Description of the task ▸ When you reproduce the data, keep every word exactly as it stands and leave the pictures out.

*** Records provided ***

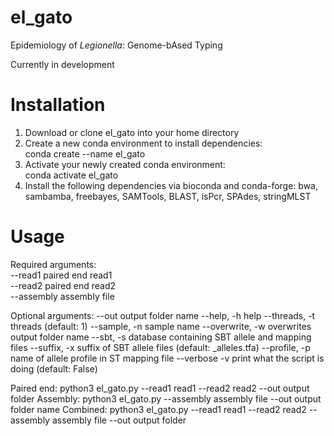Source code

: # el_gato
Epidemiology of *Legionella*: Genome-bAsed Typing

Currently in development

# Installation 
  1. Download or clone el_gato into your home directory
  2. Create a new conda environment to install dependencies:  
      conda create --name el_gato
  3. Activate your newly created conda environment:  
      conda activate el_gato
  4. Install the following dependencies via bioconda and conda-forge:  bwa, sambamba, freebayes, SAMTools, BLAST, isPcr, SPAdes, stringMLST

# Usage

Required arguments:  
--read1 paired end read1  
--read2 paired end read2  
--assembly assembly file  

Optional arguments: 
--out output folder name
--help, -h help
--threads, -t threads (default: 1)
--sample, -n sample name
--overwrite, -w overwrites output folder name
--sbt, -s database containing SBT allele and mapping files
--suffix, -x suffix of SBT allele files (default: _alleles.tfa)
--profile, -p name of allele profile in ST mapping file
--verbose -v print what the script is doing (default: False)

Paired end: python3 el_gato.py --read1 read1 --read2 read2 --out output folder 
Assembly: python3 el_gato.py --assembly assembly file --out output folder name 
Combined: python3 el_gato.py --read1 read1 --read2 read2 --assembly assembly file --out output folder

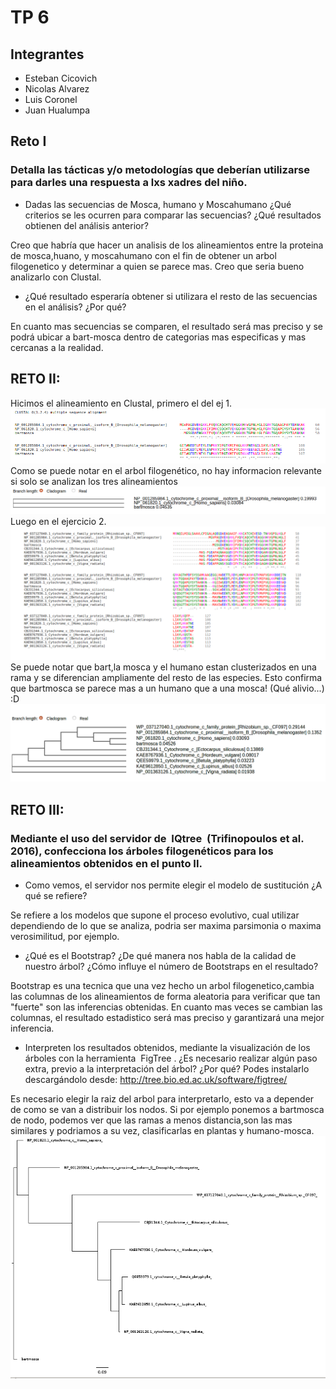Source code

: # TP 6

## Integrantes

 - Esteban Cicovich
 - Nicolas Alvarez
 - Luis Coronel
 - Juan Hualumpa

## Reto I
### Detalla las tácticas y/o metodologías que deberían utilizarse para darles una respuesta a lxs xadres del niño. 
- Dadas las secuencias de Mosca, humano y Moscahumano ¿Qué criterios se les
ocurren para comparar las secuencias? ¿Qué resultados obtienen del análisis
anterior?

Creo que habría que hacer un analisis de los alineamientos entre la proteina de mosca,huano, y moscahumano con el fin de obtener un arbol filogenetico y determinar a quien se parece mas. Creo que seria bueno analizarlo con Clustal.
- ¿Qué resultado esperaría obtener si utilizara el resto de las secuencias en el
análisis? ¿Por qué?

En cuanto mas secuencias se comparen, el resultado será mas preciso y se podrá ubicar a bart-mosca dentro de categorias mas especificas y mas cercanas a la realidad.

## RETO II:
Hicimos el alineamiento en Clustal, primero el del ej 1.
![Alineamiento de todos](./alineamiento_bar-humano-mosca.png)
Como se puede notar en el arbol filogenético, no hay informacion relevante si solo se analizan los tres alineamientos
![Alineamiento de tres](./tree_tres.png)
Luego en el ejercicio 2.
![Tree de todos](./Alineamiento_todos.png)
Se puede notar que bart,la mosca y el humano estan clusterizados en una rama y se diferencian ampliamente del resto de las especies. Esto confirma que bartmosca se parece mas a un humano que a una mosca! (Qué alivio...) :D
![Tree de tres](./tree_todos.png)

## RETO III:
### Mediante el uso del servidor de ​ IQtree ​ (Trifinopoulos et al. 2016)​, confecciona los árboles filogenéticos para los alineamientos obtenidos en el punto II.
- Como vemos, el servidor nos permite elegir el modelo de sustitución ¿A qué se
refiere?

Se refiere a los modelos que supone el proceso evolutivo, cual utilizar dependiendo de lo que se analiza, podria ser maxima parsimonia o maxima verosimilitud, por ejemplo.
- ¿Qué es el Bootstrap? ¿De qué manera nos habla de la calidad de nuestro árbol?
¿Cómo influye el número de Bootstraps en el resultado?

Bootstrap es una tecnica que una vez hecho un arbol filogenetico,cambia las columnas de los alineamientos de forma aleatoria para verificar que tan "fuerte" son las inferencias obtenidas. En cuanto mas veces se cambian las columnas, el resultado estadistico será mas preciso y garantizará una mejor inferencia.
- Interpreten los resultados obtenidos, mediante la visualización de los árboles con la
herramienta ​ FigTree​ . ¿Es necesario realizar algún paso extra, previo a la
interpretación del árbol? ¿Por qué? Podes instalarlo descargándolo desde:
http://tree.bio.ed.ac.uk/software/figtree/

Es necesario elegir la raiz del arbol para interpretarlo, esto va a depender de como se van a distribuir los nodos.
Si por ejemplo ponemos a bartmosca de nodo, podemos ver que las ramas a menos distancia,son las mas similares y podriamos a su vez, clasificarlas en plantas y humano-mosca.
![Tree de tres](./arbol-bartmosca-root.png)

*** End of Records provided ***

Task answer ▸
Source code

: # el_gato
Epidemiology of *Legionella*: Genome-bAsed Typing

Currently in development

# Installation 
  1. Download or clone el_gato into your home directory
  2. Create a new conda environment to install dependencies:  
      conda create --name el_gato
  3. Activate your newly created conda environment:  
      conda activate el_gato
  4. Install the following dependencies via bioconda and conda-forge:  bwa, sambamba, freebayes, SAMTools, BLAST, isPcr, SPAdes, stringMLST

# Usage

Required arguments:  
--read1 paired end read1  
--read2 paired end read2  
--assembly assembly file  

Optional arguments: 
--out output folder name
--help, -h help
--threads, -t threads (default: 1)
--sample, -n sample name
--overwrite, -w overwrites output folder name
--sbt, -s database containing SBT allele and mapping files
--suffix, -x suffix of SBT allele files (default: _alleles.tfa)
--profile, -p name of allele profile in ST mapping file
--verbose -v print what the script is doing (default: False)

Paired end: python3 el_gato.py --read1 read1 --read2 read2 --out output folder 
Assembly: python3 el_gato.py --assembly assembly file --out output folder name 
Combined: python3 el_gato.py --read1 read1 --read2 read2 --assembly assembly file --out output folder

Source code

: # TP 6

## Integrantes

 - Esteban Cicovich
 - Nicolas Alvarez
 - Luis Coronel
 - Juan Hualumpa

## Reto I
### Detalla las tácticas y/o metodologías que deberían utilizarse para darles una respuesta a lxs xadres del niño. 
- Dadas las secuencias de Mosca, humano y Moscahumano ¿Qué criterios se les
ocurren para comparar las secuencias? ¿Qué resultados obtienen del análisis
anterior?

Creo que habría que hacer un analisis de los alineamientos entre la proteina de mosca,huano, y moscahumano con el fin de obtener un arbol filogenetico y determinar a quien se parece mas. Creo que seria bueno analizarlo con Clustal.
- ¿Qué resultado esperaría obtener si utilizara el resto de las secuencias en el
análisis? ¿Por qué?

En cuanto mas secuencias se comparen, el resultado será mas preciso y se podrá ubicar a bart-mosca dentro de categorias mas especificas y mas cercanas a la realidad.

## RETO II:
Hicimos el alineamiento en Clustal, primero el del ej 1.
![Alineamiento de todos](./alineamiento_bar-humano-mosca.png)
Como se puede notar en el arbol filogenético, no hay informacion relevante si solo se analizan los tres alineamientos
![Alineamiento de tres](./tree_tres.png)
Luego en el ejercicio 2.
![Tree de todos](./Alineamiento_todos.png)
Se puede notar que bart,la mosca y el humano estan clusterizados en una rama y se diferencian ampliamente del resto de las especies. Esto confirma que bartmosca se parece mas a un humano que a una mosca! (Qué alivio...) :D
![Tree de tres](./tree_todos.png)

## RETO III:
### Mediante el uso del servidor de ​ IQtree ​ (Trifinopoulos et al. 2016)​, confecciona los árboles filogenéticos para los alineamientos obtenidos en el punto II.
- Como vemos, el servidor nos permite elegir el modelo de sustitución ¿A qué se
refiere?

Se refiere a los modelos que supone el proceso evolutivo, cual utilizar dependiendo de lo que se analiza, podria ser maxima parsimonia o maxima verosimilitud, por ejemplo.
- ¿Qué es el Bootstrap? ¿De qué manera nos habla de la calidad de nuestro árbol?
¿Cómo influye el número de Bootstraps en el resultado?

Bootstrap es una tecnica que una vez hecho un arbol filogenetico,cambia las columnas de los alineamientos de forma aleatoria para verificar que tan "fuerte" son las inferencias obtenidas. En cuanto mas veces se cambian las columnas, el resultado estadistico será mas preciso y garantizará una mejor inferencia.
- Interpreten los resultados obtenidos, mediante la visualización de los árboles con la
herramienta ​ FigTree​ . ¿Es necesario realizar algún paso extra, previo a la
interpretación del árbol? ¿Por qué? Podes instalarlo descargándolo desde:
http://tree.bio.ed.ac.uk/software/figtree/

Es necesario elegir la raiz del arbol para interpretarlo, esto va a depender de como se van a distribuir los nodos.
Si por ejemplo ponemos a bartmosca de nodo, podemos ver que las ramas a menos distancia,son las mas similares y podriamos a su vez, clasificarlas en plantas y humano-mosca.
![Tree de tres](./arbol-bartmosca-root.png)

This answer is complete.